Work item: Reproduce the text of all the material below word for word, leaving the pictures out of your answer.

[Opening Data listing section]

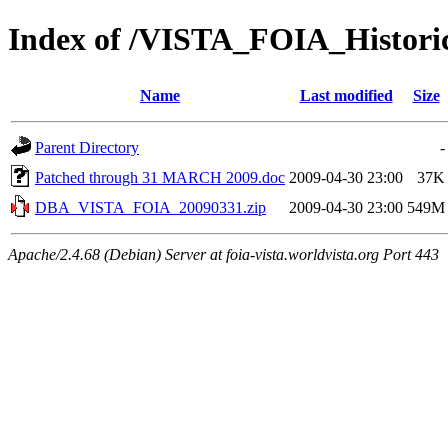
Index of /VISTA_FOIA_Histor
Name
Last modified
Size
Parent Directory
-
Patched through 31 MARCH 2009.doc
2009-04-30 23:00
37K
DBA_VISTA_FOIA_20090331.zip
2009-04-30 23:00
549M
Apache/2.4.68 (Debian) Server at foia-vista.worldvista.org Port 443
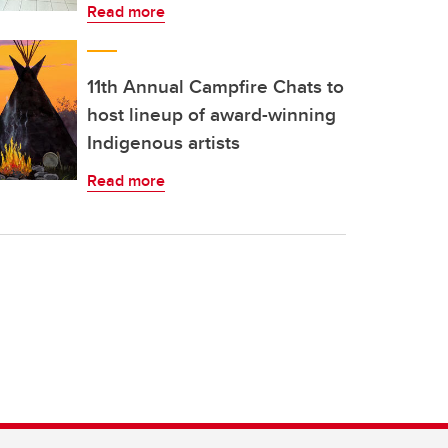
Read more
11th Annual Campfire Chats to
host lineup of award-winning
Indigenous artists
Read more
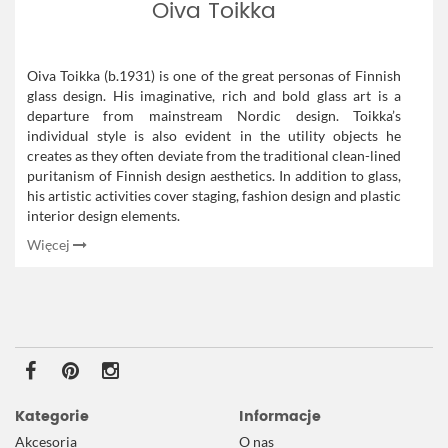
Oiva Toikka
Oiva Toikka (b.1931) is one of the great personas of Finnish
glass design. His imaginative, rich and bold glass art is a
departure from mainstream Nordic design. Toikka’s
individual style is also evident in the utility objects he
creates as they often deviate from the traditional clean-lined
puritanism of Finnish design aesthetics. In addition to glass,
his artistic activities cover staging, fashion design and plastic
interior design elements.
Więcej
Kategorie
Informacje
Akcesoria
O nas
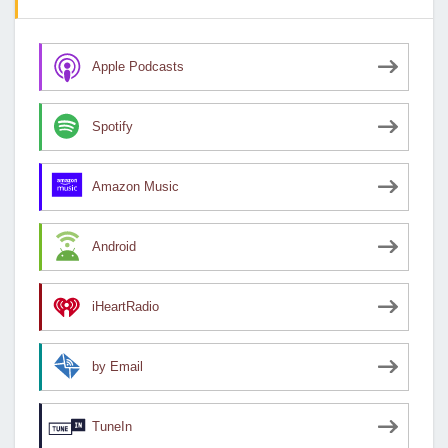
Apple Podcasts
Spotify
Amazon Music
Android
iHeartRadio
by Email
TuneIn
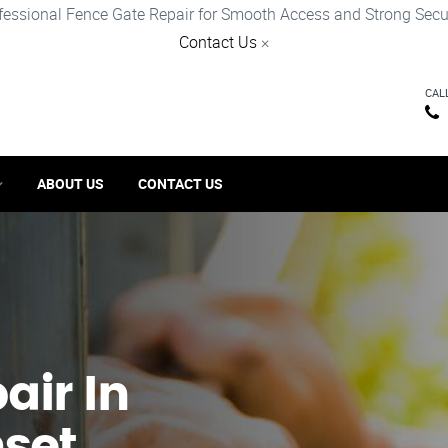
fessional Fence Gate Repair for Smooth Access and Strong Secur
Contact Us
×
CAL
ABOUT US
CONTACT US
ir​ In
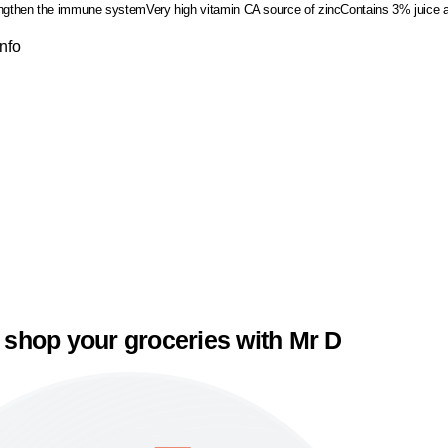
engthen the immune system
Very high vitamin C
A source of zinc
Contains 3% juice a
Info
 shop your groceries with Mr D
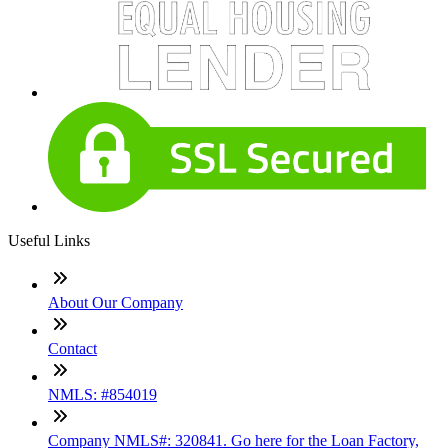
Useful Links
About Our Company
Contact
NMLS: #854019
Company NMLS#: 320841. Go here for the Loan Factory,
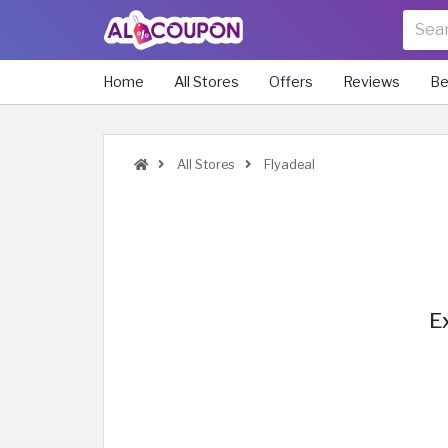
Home
All Stores
Offers
Reviews
Be
All Stores
Flyadeal
E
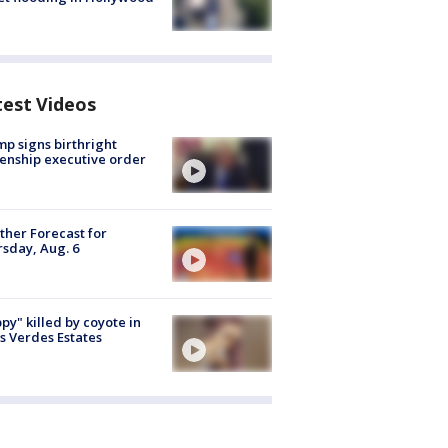
test Videos
p signs birthright
zenship executive order
her Forecast for
sday, Aug. 6
py" killed by coyote in
s Verdes Estates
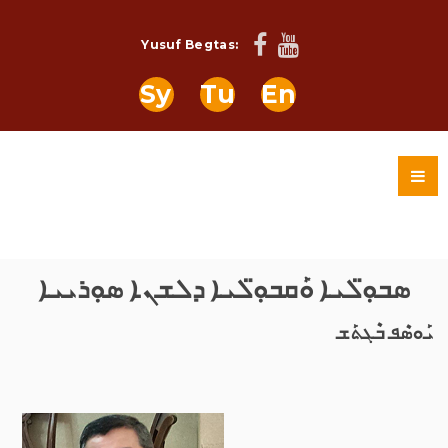
Yusuf Begtas:
Sy
Tu
En
ܣܒܘܼ̈ܠܝܐ ܘܰܩܒܘܼ̈ܠܝܐ ܕܠܫܢܐ ܣܘܼܪܝܝܐ
ܝܰܘܣܶܦ ܒܶܓܬܰܫ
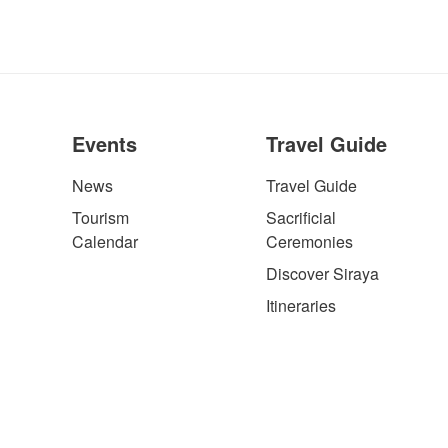
Events
Travel Guide
News
Travel Guide
Tourism
Sacrificial
Calendar
Ceremonies
Discover Siraya
Itineraries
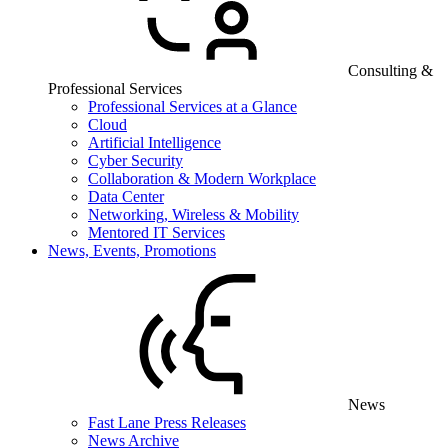
Consulting &
Professional Services
Professional Services at a Glance
Cloud
Artificial Intelligence
Cyber Security
Collaboration & Modern Workplace
Data Center
Networking, Wireless & Mobility
Mentored IT Services
News, Events, Promotions
News
Fast Lane Press Releases
News Archive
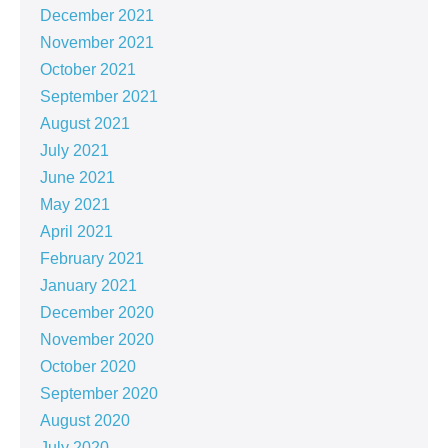
December 2021
November 2021
October 2021
September 2021
August 2021
July 2021
June 2021
May 2021
April 2021
February 2021
January 2021
December 2020
November 2020
October 2020
September 2020
August 2020
July 2020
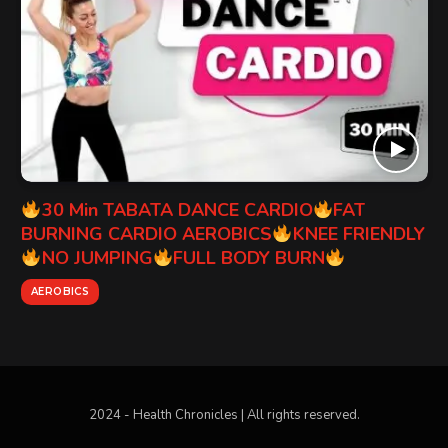
30 Min TABATA DANCE CARDIO
FAT
BURNING CARDIO AEROBICS
KNEE FRIENDLY
NO JUMPING
FULL BODY BURN
AEROBICS
2024 - Health Chronicles | All rights reserved.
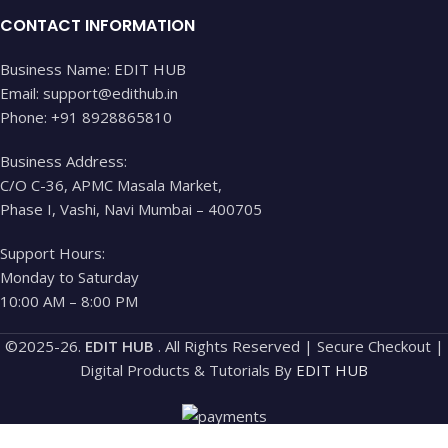
CONTACT INFORMATION
Business Name: EDIT HUB
Email: support@edithub.in
Phone: +91 8928865810
Business Address:
C/O C-36, APMC Masala Market,
Phase I, Vashi, Navi Mumbai – 400705
Support Hours:
Monday to Saturday
10:00 AM – 8:00 PM
©2025-26.
EDIT HUB
. All Rights Reserved | Secure Checkout |
Digital Products & Tutorials By
EDIT HUB
Shop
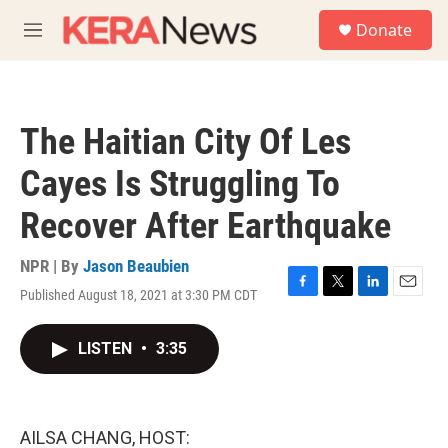
Skip to main content
S
Donate
e
M
a
e
r
n
c
u
h
The Haitian City Of Les
u
e
Cayes Is Struggling To
r
y
Recover After Earthquake
NPR | By
Jason Beaubien
Published August 18, 2021 at 3:30 PM CDT
F
T
L
E
a
w
i
m
c
i
n
a
LISTEN
•
3:35
e
t
k
i
b
t
e
l
o
e
d
o
r
I
k
n
AILSA CHANG, HOST:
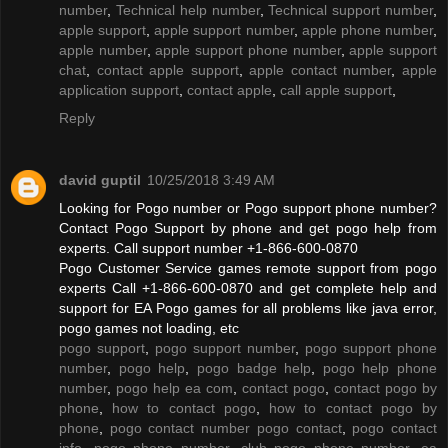
number
,
Technical help number
,
Technical support number
,
apple support
,
apple support number
,
apple phone number
,
apple number
,
apple support phone number
,
apple support
chat
,
contact apple support
,
apple contact number
,
apple
application support
,
contact apple
,
call apple support
,
Reply
david guptil
10/25/2018 3:49 AM
Looking for Pogo number or Pogo support phone number?
Contact Pogo Support by phone and get pogo help from
experts. Call support number +1-866-600-0870
Pogo Customer Service games remote support from pogo
experts Call +1-866-600-0870 and get complete help and
support for EA Pogo games for all problems like java error,
pogo games not loading, etc
pogo support
,
pogo support number
,
pogo support phone
number
,
pogo help
,
pogo badge help
,
pogo help phone
number
,
pogo help ea com
,
contact pogo
,
contact pogo by
phone
,
how to contact pogo
,
how to contact pogo by
phone
,
pogo contact number pogo contact
,
pogo contact
info
,
pogo phone number
,
club pogo phone number
,
ea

[Closing Data listing section]

Written answer:
Index of /VISTA_FOIA_Histor
Name
Last modified
Size
Parent Directory
-
Patched through 31 MARCH 2009.doc
2009-04-30 23:00
37K
DBA_VISTA_FOIA_20090331.zip
2009-04-30 23:00
549M
Apache/2.4.68 (Debian) Server at foia-vista.worldvista.org Port 443
Read more
11th Annual Campfire Chats to
host lineup of award-winning
Indigenous artists
Read more
Oiva Toikka
Oiva Toikka (b.1931) is one of the great personas of Finnish
glass design. His imaginative, rich and bold glass art is a
departure from mainstream Nordic design. Toikka’s
individual style is also evident in the utility objects he
creates as they often deviate from the traditional clean-lined
puritanism of Finnish design aesthetics. In addition to glass,
his artistic activities cover staging, fashion design and plastic
interior design elements.
Więcej
Kategorie
Informacje
Akcesoria
O nas
Apple Podcasts
Spotify
Amazon Music
Android
iHeartRadio
by Email
TuneIn
fessional Fence Gate Repair for Smooth Access and Strong Secur
Contact Us
×
CAL
ABOUT US
CONTACT US
ir​ In
engthen the immune system
Very high vitamin C
A source of zinc
Contains 3% juice a
Info
 shop your groceries with Mr D
Useful Links
About Our Company
Contact
NMLS: #854019
Company NMLS#: 320841. Go here for the Loan Factory,
Home
All Stores
Offers
Reviews
Be
All Stores
Flyadeal
E
test Videos
p signs birthright
zenship executive order
her Forecast for
sday, Aug. 6
py" killed by coyote in
s Verdes Estates
Yusuf Begtas:
Sy
Tu
En
ܣܒܘܼ̈ܠܝܐ ܘܰܩܒܘܼ̈ܠܝܐ ܕܠܫܢܐ ܣܘܼܪܝܝܐ
ܝܰܘܣܶܦ ܒܶܓܬܰܫ
Events
Travel Guide
News
Travel Guide
Tourism
Sacrificial
Calendar
Ceremonies
Discover Siraya
Itineraries
Consulting &
Professional Services
Professional Services at a Glance
Cloud
Artificial Intelligence
Cyber Security
Collaboration & Modern Workplace
Data Center
Networking, Wireless & Mobility
Mentored IT Services
News, Events, Promotions
News
Fast Lane Press Releases
News Archive
December 2021
November 2021
October 2021
September 2021
August 2021
July 2021
June 2021
May 2021
April 2021
February 2021
January 2021
December 2020
November 2020
October 2020
September 2020
August 2020
July 2020
30 Min TABATA DANCE CARDIO
FAT
BURNING CARDIO AEROBICS
KNEE FRIENDLY
NO JUMPING
FULL BODY BURN
AEROBICS
2024 - Health Chronicles | All rights reserved.
CONTACT INFORMATION
Business Name: EDIT HUB
Email: support@edithub.in
Phone: +91 8928865810
Business Address:
C/O C-36, APMC Masala Market,
Phase I, Vashi, Navi Mumbai – 400705
Support Hours:
Monday to Saturday
10:00 AM – 8:00 PM
©2025-26.
EDIT HUB
. All Rights Reserved | Secure Checkout |
Digital Products & Tutorials By
EDIT HUB
Shop
Skip to main content
S
Donate
e
M
a
e
r
n
c
u
h
The Haitian City Of Les
u
e
Cayes Is Struggling To
r
y
Recover After Earthquake
NPR | By
Jason Beaubien
Published August 18, 2021 at 3:30 PM CDT
F
T
L
E
a
w
i
m
c
i
n
a
LISTEN
•
3:35
e
t
k
i
b
t
e
l
o
e
d
o
r
I
k
n
AILSA CHANG, HOST:
number
,
Technical help number
,
Technical support number
,
apple support
,
apple support number
,
apple phone number
,
apple number
,
apple support phone number
,
apple support
chat
,
contact apple support
,
apple contact number
,
apple
application support
,
contact apple
,
call apple support
,
Reply
david guptil
10/25/2018 3:49 AM
Looking for Pogo number or Pogo support phone number?
Contact Pogo Support by phone and get pogo help from
experts. Call support number +1-866-600-0870
Pogo Customer Service games remote support from pogo
experts Call +1-866-600-0870 and get complete help and
support for EA Pogo games for all problems like java error,
pogo games not loading, etc
pogo support
,
pogo support number
,
pogo support phone
number
,
pogo help
,
pogo badge help
,
pogo help phone
number
,
pogo help ea com
,
contact pogo
,
contact pogo by
phone
,
how to contact pogo
,
how to contact pogo by
phone
,
pogo contact number pogo contact
,
pogo contact
info
,
pogo phone number
,
club pogo phone number
,
ea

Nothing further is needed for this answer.